> [Your goal]:
For this exercise, write out exactly the lines of the material from the one containing "[668,253,737,268] Company ->" through the end, both ends included, and nothing more.

=====

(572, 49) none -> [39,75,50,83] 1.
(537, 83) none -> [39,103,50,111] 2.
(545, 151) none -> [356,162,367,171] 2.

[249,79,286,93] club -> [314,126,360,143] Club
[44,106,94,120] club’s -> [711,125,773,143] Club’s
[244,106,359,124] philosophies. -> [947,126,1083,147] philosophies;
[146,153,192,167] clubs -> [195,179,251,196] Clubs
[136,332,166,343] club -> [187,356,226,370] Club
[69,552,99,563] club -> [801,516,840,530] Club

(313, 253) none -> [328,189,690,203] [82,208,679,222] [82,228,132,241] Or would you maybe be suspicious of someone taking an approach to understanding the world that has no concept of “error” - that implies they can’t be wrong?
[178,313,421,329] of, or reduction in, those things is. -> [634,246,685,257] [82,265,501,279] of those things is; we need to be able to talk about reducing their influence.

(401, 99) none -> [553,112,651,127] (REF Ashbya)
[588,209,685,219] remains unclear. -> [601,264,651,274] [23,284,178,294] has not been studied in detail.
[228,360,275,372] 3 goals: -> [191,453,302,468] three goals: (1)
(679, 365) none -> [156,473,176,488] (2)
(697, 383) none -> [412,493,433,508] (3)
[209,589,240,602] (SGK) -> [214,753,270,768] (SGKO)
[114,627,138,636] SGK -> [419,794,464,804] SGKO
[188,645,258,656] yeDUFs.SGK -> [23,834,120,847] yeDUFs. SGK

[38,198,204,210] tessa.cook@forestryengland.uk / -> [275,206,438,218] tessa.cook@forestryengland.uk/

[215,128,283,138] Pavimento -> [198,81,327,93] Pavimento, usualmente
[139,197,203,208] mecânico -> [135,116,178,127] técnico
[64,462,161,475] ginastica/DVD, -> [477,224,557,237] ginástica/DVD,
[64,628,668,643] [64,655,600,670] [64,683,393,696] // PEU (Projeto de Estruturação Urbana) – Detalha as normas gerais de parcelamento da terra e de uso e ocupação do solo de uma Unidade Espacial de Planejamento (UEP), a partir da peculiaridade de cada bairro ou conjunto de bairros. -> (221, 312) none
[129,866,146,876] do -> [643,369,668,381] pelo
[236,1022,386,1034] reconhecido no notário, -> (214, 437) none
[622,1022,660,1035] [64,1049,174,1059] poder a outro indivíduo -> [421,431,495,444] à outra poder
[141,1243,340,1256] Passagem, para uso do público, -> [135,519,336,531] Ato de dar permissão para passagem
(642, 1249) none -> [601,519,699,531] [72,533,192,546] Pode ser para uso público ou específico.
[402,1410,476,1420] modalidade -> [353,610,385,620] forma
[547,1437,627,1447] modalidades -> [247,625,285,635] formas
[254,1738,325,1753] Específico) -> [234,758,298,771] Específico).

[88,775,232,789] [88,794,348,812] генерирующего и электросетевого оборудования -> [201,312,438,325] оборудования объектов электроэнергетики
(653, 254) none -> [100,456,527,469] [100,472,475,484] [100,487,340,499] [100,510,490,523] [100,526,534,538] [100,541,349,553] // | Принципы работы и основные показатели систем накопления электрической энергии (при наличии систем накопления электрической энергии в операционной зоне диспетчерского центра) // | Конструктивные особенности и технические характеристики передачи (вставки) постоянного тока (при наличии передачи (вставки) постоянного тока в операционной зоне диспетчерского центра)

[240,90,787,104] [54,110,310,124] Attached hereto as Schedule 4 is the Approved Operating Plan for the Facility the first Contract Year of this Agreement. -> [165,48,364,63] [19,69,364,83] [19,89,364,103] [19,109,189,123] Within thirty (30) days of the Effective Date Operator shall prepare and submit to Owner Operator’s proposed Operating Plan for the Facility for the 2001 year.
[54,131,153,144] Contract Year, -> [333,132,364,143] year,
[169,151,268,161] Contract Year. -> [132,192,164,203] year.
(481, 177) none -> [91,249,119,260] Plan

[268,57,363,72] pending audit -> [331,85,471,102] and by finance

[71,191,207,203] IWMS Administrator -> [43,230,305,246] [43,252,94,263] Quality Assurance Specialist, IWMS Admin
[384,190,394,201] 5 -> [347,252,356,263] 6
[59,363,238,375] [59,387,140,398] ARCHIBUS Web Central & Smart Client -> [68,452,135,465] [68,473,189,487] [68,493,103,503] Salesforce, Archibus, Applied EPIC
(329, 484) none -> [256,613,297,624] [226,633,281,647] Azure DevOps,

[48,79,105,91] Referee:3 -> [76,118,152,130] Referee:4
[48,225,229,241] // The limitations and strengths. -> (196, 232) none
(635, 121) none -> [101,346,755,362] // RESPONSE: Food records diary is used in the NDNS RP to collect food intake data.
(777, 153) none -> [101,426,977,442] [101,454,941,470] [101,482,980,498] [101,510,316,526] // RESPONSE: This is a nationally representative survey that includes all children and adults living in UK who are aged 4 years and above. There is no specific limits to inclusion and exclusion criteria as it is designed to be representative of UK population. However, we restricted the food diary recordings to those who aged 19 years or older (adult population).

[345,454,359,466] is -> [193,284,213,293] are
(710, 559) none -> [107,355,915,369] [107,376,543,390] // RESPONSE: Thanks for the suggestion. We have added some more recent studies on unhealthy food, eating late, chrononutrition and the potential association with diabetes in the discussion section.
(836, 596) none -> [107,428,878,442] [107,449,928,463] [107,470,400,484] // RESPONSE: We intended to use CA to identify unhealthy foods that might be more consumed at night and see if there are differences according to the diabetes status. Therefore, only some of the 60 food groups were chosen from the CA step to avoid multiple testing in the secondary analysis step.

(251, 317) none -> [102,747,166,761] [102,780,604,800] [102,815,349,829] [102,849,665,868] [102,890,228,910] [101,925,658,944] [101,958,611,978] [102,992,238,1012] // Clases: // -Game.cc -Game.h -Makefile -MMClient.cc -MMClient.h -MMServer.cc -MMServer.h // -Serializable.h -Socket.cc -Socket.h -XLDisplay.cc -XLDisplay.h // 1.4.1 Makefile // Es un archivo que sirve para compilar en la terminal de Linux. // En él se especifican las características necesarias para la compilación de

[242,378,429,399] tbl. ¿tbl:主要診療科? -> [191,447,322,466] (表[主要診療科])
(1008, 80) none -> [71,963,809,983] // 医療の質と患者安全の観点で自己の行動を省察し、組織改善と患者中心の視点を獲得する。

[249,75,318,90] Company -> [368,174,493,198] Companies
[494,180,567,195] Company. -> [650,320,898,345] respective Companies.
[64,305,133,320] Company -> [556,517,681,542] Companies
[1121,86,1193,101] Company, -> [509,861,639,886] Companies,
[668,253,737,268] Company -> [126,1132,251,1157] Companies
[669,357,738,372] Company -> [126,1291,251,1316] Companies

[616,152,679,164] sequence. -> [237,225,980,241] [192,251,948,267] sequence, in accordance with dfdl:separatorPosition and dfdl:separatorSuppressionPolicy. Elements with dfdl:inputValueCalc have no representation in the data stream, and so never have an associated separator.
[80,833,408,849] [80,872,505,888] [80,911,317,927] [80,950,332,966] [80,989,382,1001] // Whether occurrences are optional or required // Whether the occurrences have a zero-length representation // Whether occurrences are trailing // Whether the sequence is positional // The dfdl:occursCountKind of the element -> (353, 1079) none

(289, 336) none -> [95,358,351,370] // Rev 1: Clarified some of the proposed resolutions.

=====

> [Output of the exercise]:
[668,253,737,268] Company -> [126,1132,251,1157] Companies
[669,357,738,372] Company -> [126,1291,251,1316] Companies

[616,152,679,164] sequence. -> [237,225,980,241] [192,251,948,267] sequence, in accordance with dfdl:separatorPosition and dfdl:separatorSuppressionPolicy. Elements with dfdl:inputValueCalc have no representation in the data stream, and so never have an associated separator.
[80,833,408,849] [80,872,505,888] [80,911,317,927] [80,950,332,966] [80,989,382,1001] // Whether occurrences are optional or required // Whether the occurrences have a zero-length representation // Whether occurrences are trailing // Whether the sequence is positional // The dfdl:occursCountKind of the element -> (353, 1079) none

(289, 336) none -> [95,358,351,370] // Rev 1: Clarified some of the proposed resolutions.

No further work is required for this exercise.